Forms and distortions in Jean-Michel Fichot’s sculptures


Jean-Michel FICHOT (b.1959)’s sculptures  may be categorized into six series: “LES ENFEUS (funerary recesses, a series started in 1980) ; LE MONDE FEMME (since 1985) ; LES ALIGNEMENTS (since 1989) ; LA SÉRIE AFRIQUE (since 1989) ; LES DIVAS (since 1990) and LES ENLÈVEMENTS (since 1991).  “Les Enfeus” are groups of male heads made of different materials and aligned in different patterns, their mouths wide-open and screaming.

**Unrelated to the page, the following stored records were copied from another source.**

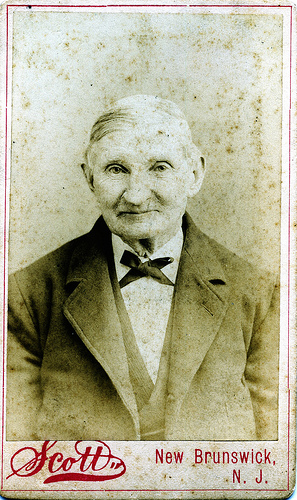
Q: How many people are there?
A: 1.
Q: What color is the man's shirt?
A: White.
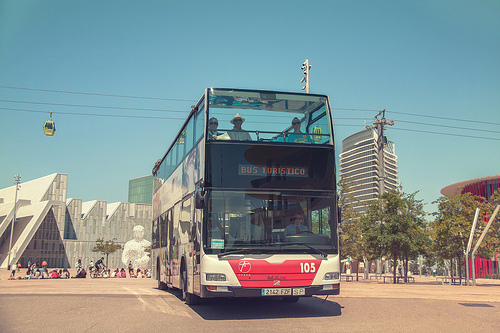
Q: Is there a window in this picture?
A: Yes, there is a window.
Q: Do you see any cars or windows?
A: Yes, there is a window.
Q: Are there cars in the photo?
A: No, there are no cars.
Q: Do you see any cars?
A: No, there are no cars.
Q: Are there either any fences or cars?
A: No, there are no cars or fences.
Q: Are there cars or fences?
A: No, there are no cars or fences.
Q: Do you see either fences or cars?
A: No, there are no cars or fences.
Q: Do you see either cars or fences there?
A: No, there are no cars or fences.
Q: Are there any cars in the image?
A: No, there are no cars.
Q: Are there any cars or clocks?
A: No, there are no cars or clocks.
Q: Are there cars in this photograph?
A: No, there are no cars.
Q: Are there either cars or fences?
A: No, there are no cars or fences.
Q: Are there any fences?
A: No, there are no fences.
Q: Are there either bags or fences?
A: No, there are no fences or bags.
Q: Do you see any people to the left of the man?
A: Yes, there is a person to the left of the man.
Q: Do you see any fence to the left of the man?
A: No, there is a person to the left of the man.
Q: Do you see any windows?
A: Yes, there is a window.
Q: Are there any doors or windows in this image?
A: Yes, there is a window.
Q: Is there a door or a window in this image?
A: Yes, there is a window.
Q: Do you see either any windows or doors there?
A: Yes, there is a window.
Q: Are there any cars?
A: No, there are no cars.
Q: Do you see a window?
A: Yes, there is a window.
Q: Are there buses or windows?
A: Yes, there is a window.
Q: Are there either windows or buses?
A: Yes, there is a window.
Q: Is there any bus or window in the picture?
A: Yes, there is a window.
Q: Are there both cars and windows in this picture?
A: No, there is a window but no cars.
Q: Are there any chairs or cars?
A: No, there are no cars or chairs.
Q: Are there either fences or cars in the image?
A: No, there are no cars or fences.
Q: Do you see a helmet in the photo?
A: No, there are no helmets.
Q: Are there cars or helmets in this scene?
A: No, there are no helmets or cars.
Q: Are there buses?
A: Yes, there is a bus.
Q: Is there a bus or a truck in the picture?
A: Yes, there is a bus.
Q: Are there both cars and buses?
A: No, there is a bus but no cars.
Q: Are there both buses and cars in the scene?
A: No, there is a bus but no cars.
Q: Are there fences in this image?
A: No, there are no fences.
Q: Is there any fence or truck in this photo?
A: No, there are no fences or trucks.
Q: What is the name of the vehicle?
A: The vehicle is a bus.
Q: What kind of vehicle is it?
A: The vehicle is a bus.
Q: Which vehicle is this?
A: This is a bus.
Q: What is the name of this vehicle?
A: This is a bus.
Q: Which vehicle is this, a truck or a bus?
A: This is a bus.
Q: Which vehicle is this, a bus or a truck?
A: This is a bus.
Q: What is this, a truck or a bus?
A: This is a bus.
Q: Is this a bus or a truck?
A: This is a bus.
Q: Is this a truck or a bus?
A: This is a bus.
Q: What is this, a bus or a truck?
A: This is a bus.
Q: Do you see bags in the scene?
A: No, there are no bags.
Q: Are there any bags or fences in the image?
A: No, there are no bags or fences.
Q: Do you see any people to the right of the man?
A: Yes, there is a person to the right of the man.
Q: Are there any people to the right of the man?
A: Yes, there is a person to the right of the man.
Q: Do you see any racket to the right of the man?
A: No, there is a person to the right of the man.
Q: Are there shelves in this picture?
A: No, there are no shelves.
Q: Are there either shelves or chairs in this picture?
A: No, there are no shelves or chairs.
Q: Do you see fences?
A: No, there are no fences.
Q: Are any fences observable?
A: No, there are no fences.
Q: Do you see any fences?
A: No, there are no fences.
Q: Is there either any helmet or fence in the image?
A: No, there are no fences or helmets.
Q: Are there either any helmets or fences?
A: No, there are no fences or helmets.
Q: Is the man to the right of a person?
A: No, the man is to the left of a person.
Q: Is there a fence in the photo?
A: No, there are no fences.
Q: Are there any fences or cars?
A: No, there are no fences or cars.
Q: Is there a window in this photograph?
A: Yes, there is a window.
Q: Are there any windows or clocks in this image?
A: Yes, there is a window.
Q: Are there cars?
A: No, there are no cars.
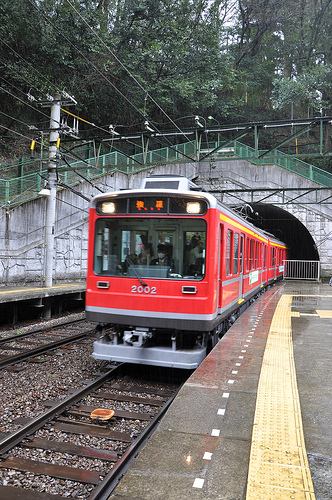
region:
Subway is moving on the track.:
[76, 170, 288, 378]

belong to a world of screaming, of pain and of death. Thanatos rules over this world of funerary recesses.  According to most dictionaries an “enfeu” is a funerary recess with a flat bottom created in walls of churches to accommodate graves.  In Brittany, local funerary recesses have fascinated Jean-Michel Fichot. The word “enfeu” itself probably also played a role in this fascination evoking a “feu” (fire) burning everything to ashes, “enfer” (hell) and the damned souls, and “enjeu” (stakes).
The next five groups of art work are centred on the female figure with its tensions, its distortions and its anamorphic projections.  Occasionally, this figure appears alone.  At times, female groups suddenly appear.  “Les Alignements” represent the changing faces of the Woman.  At other times, a female figure is abducted, enraptured and perhaps in love, on an animal’s back. This facet of Fichot’s work obviously belongs to a world of Eros, the forces of life, in the domain of feminine pleasure.


Each one of Jean-Michel Fichot’s sculptures (no matter what group it belongs to) is associated with tensions and with the interactions of opposing forces.  It never comes close to a plain representation of our daily world, yet it also refuses to depart too much from this world.  The pieces are not meant to be “realistic” nor “abstract”, unless they are both at once, and torn by these conflicting desires, which makes them all the more touching….

If the sculptor tends to distort, to bend, to twist and to stretch heads and bodies, he also makes sure that they remain identifiable and desirable….

Jean-Michel Fichot’s work suggests many other kinds of encounters with conflicting desires.  For instance, the roughness of the theme in “Les Enfeus”, its violence (expressed by screaming faces) lead the sculptor to work with precious materials (e.g. gold, lacquer, etc.) with odd and almost perverse refinements.


Intricate and serious distortions of perspectives occur here, those same distortions that Jurgis Baltrusaitis (1903-1988), the great art historian, studied in his research on anamorphoses and what he calls “ornamental stylistics of Romanesque sculpture”.   For instance, he shows how sculpted forms result from a logic of internal evolution through plays of transformation.  He also shows how, in the 11th and the 12th century, a human figure was oblong, rounded or made rectangular, and modified in numerous ways according to the architectural setting in which it is situated….

When studying the strange torsions Jean-Michel Fichot assigns to his female figures, some might recognise the transformations within bodies following sexual climax (and so-called mystic ecstasy). Or else, they will quote Paul Valéry’s remark about Ingres’ drawings:
“Mr. Ingres’charcoal chases grace to the point of ugliness, the spine never long enough, nor soft enough, nor the neck flexible enough with the thighs rather smooth, and with the contemplative eye being led to caress the body curves than see them”.
Jean-Michel Fichot distortions are obviously very different from those of Ingres.  Yet, in a way, they also invent new bodies and suggest new sources of pleasures to our eyes.